I often think what if I were a young person in church today – what would I think about it all?
Would I feel part of it?
What is it’s relevance to my life today?
Listening to some young people, and hearing others experience, it seems to me that they want Church to remain a continuity factor, of stability and fairly and squarely where they can come back to find it comfortable and unchanging, and to be ready to accept the changes in them as individuals.
Our Parish experience and in of others elsewhere, is that we’ve noticed that while our youth group members, are content to be part of group, they want more than our planned activities. They want the freedom to do more for themselves. As they mature in age and culture, perhaps, between 14 and 18 they tend to drift away or make different choices.
Some opt to move to a much livelier Evangelical parish up the road. Reasons for this can be summarised as its difference in attitude. They find it to have a modern outlook, which seems free, risk taking and experimental in it’s liturgy and worship. We console ourselves that while they’ve left us, they remain within the Christian family.

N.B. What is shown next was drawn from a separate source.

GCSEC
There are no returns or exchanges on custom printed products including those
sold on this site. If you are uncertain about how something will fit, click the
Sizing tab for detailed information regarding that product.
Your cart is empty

Others opt to move to a more traditional (than us) Anglo-Catholic/High church, which gives them more smoke and bells than we are comfortable with. Again, we comfort ourselves that they are still within the family of the church.
The third path is the ones who just go off, to the world of work or to further education, and stop being active Anglicans. Socially there appears to be many reasons for this, peer pressure, exploring other types of spirituality, or just a failure of belief. When they return to the family during breaks, they stay away from church as well.
My observation of this category would be that they are not actively against Christianity, just perhaps lured by the attractions of a secular lifestyle and the consumer society, which allows them to express their individuality, without any of the responsibilities maintaining their faith brings.
So, what of their vocation?
Intrinsically, I believe that young people brought up in a faithful, prayerful Christian household, will have that for life, whatever path they choose to take. I cite my own experience of this. Being part of a strict Catholic upbringing, I now see I was given a foundational belief and knowledge of God, which l abandoned in adult life, but behind how I lived and behaved, were Christian moral values – what I lacked was a firm belief and understanding of the true incarnational nature of Jesus Christ and his Gospel of the good news. Once I came in late middle age to receive him into my life, all of that childhood stuff fell into place.
I believe that for many young adults, who might lose track of their Christian faith, will somewhere within retain that spark of the light, which is only dimmed, waiting for some thing, some life event to spark it back into a brilliant light again. There is ample evidence for this in those who return to church perhaps through marriage, bringing a child for baptism or the end of a loved ones life. Others come back later in life, perhaps looking to regain something they lost along the way.
Should we be worried?
I think not. I believe that the Parish model remains strong for the CofE, particularly where we seek to remain at the centre, rather than the fringes of our community. Many more people meet God through the interaction of the Vicar, Curate or church members working in the community, than come through the doors of the church. That place that the young adult leaves, remains there, available and while changed, as they are changed, is receptive and welcoming the prodigal back into the fold of God’s love.
The issue for the church is retaining and keeping open these churches in every community. Maintaining that community presence, which people take comfort with, even if they don’t choose to be part of it. The fiscal burden of maintaining the viability of our churches is well known and a constant issue for congregations, who struggle, heroically, year in, year out with this reality. Bums on seats represent financial viability and provides for the presence of a priest in the community. The Parish Priest is central to all of this and the benefits that he or she reaps for the Kingdom and the church is our mission.
How can we overcome these hurdles?
Surely our mission or quest is to encourage people to recognise vocations and to instil discipleship in all of our people. This to enable them and to grow our churches. We need workers in the harvest, and those workers can come from the young, as they go through life, or in old age. It will only come if their vocation is built on a sound foundation allowing them to respond to the call unselfishly when they hear it clearly.